Following the announcement that the 32nd America's Cup would be held in Valencia in 2007, the port underwent radical changes in which it was divided into two parts, one part remaining unchanged while the other section would be used exclusively for the America's Cup festivities. The two sections are now divided by a wall that projects far into the water in an effort to maintain clean water for the America's Cup side.

Starting in the mid-1990s, Valencia, formerly an industrial centre, saw rapid development which expanded its cultural and touristic possibilities, and transformed it into a newly vibrant city. Many local landmarks were restored, including the ancient Towers of the medieval city (Serrano Towers and Quart Towers), and the San Miguel de los Reyes monastery which now holds a conservation library. Whole sections of the old city, for example the Carmen Quarter, have been extensively renovated. The Paseo Marítimo, a 4 km (2 mi) long palm tree-lined promenade was constructed along the beaches of the north side of the port (Playa Las Arenas, Playa Cabañal and Playa de la Malvarrosa).

The city has numerous convention centres and venues for trade events, among them the Feria Valencia Convention and Exhibition Centre (Institución Ferial de Valencia) and the Palau de congres (Conference Palace), and several 5-star hotels to accommodate business travelers.
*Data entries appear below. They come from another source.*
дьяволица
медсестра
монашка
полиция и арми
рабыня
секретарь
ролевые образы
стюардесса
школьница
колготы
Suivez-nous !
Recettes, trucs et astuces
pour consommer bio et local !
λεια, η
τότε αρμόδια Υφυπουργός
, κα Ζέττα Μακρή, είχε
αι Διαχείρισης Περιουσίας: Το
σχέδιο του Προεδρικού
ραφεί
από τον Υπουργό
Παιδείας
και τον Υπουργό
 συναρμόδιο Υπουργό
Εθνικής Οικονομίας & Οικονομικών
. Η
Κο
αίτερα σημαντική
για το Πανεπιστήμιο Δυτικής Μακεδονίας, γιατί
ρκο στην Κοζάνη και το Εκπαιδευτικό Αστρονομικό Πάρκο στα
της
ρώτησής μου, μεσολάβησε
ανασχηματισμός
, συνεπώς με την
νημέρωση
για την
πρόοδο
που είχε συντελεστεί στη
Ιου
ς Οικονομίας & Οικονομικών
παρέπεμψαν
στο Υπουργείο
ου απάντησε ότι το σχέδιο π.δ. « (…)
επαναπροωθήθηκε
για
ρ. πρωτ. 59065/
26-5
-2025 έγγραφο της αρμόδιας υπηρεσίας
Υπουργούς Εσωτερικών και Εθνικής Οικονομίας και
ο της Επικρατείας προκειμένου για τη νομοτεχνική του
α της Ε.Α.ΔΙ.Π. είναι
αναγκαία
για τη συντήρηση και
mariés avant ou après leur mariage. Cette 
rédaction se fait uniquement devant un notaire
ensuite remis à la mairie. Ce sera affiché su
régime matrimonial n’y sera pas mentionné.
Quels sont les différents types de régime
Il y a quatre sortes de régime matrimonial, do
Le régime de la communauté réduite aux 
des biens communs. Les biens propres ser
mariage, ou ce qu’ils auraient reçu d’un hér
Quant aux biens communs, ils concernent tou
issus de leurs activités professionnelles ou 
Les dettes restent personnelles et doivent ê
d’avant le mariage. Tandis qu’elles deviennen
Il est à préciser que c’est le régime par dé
In its long history, Valencia has acquired many local traditions and festivals, among them the Falles, which were declared Celebrations of International Touristic Interest (Fiestas de Interés Turístico Internacional) on 25 January 1965, and the Water Tribunal of Valencia (Tribunal de las Aguas de Valencia), which was declared an intangible cultural heritage of humanity (Patrimonio Cultural Inmaterial de la Humanidad) in 2009. In addition to these Valencia has hosted world-class events that helped shape the city's reputation and put it in the international spotlight, e.g., the Regional Exhibition of 1909, the 32nd and the 33rd America's Cup competitions, the European Grand Prix of Formula One auto racing, the Valencia Open 500 tennis tournament, and the Global Champions Tour of equestrian sports.

The 2005 America's Cup yachting races were held at Valencia in June and July 2005 and attracted huge crowds. According to official data from the organizing committee, as many as 150,000 visitors flocked to Valencia's port each day during the two weeks of events

Valencia is known internationally for the Falles (Las Fallas), a local festival held in March, and for paella valenciana, traditional Valencian ceramics, intricate traditional dress, and the architecture of the City of Arts and Sciences designed by Santiago Calatrava and Félix Candela.

La Tomatina, an annual tomato fight, draws crowds to the nearby town of Buñol in August. There are also a number of well-preserved traditional Catholic festivities throughout the year. Holy week celebrations in Valencia are considered some of the most colourful in Spain.[citation needed] Valencia has a metro system, the Metrovalencia (Valencia Metro).

Valencia used to be a location of the Formula One European Grand Prix, first hosting the event on 24 August 2008. The city was axed at the beginning og the grand prix season 2013 . The University of Valencia (officially Universitat de València Estudi General) was founded in 1499, being one of the oldest surviving universities in Spain, and the oldest university in the Valencian Community. It was listed as one of the four leading Spanish universities in the 2011 Shangai Academic Ranking of World Universities.

In 2012, Berklee College of Music opened a new campus at the Palau de les Arts Reina Sofia providing focus on the music of the region through its Mediterranean Music Institute.[33] Since 2003, Valencia also hosts the music courses of Musikeon, leading musical institution in the Spanish-speaking world.

Valencia is famous for its gastronomic culture; typical features of its cuisine include paella, a simmered rice dish with seafood or meat (chicken or rabbit), fartons, buñuelos, the Spanish omelette, rosquilletas and squid (calamares).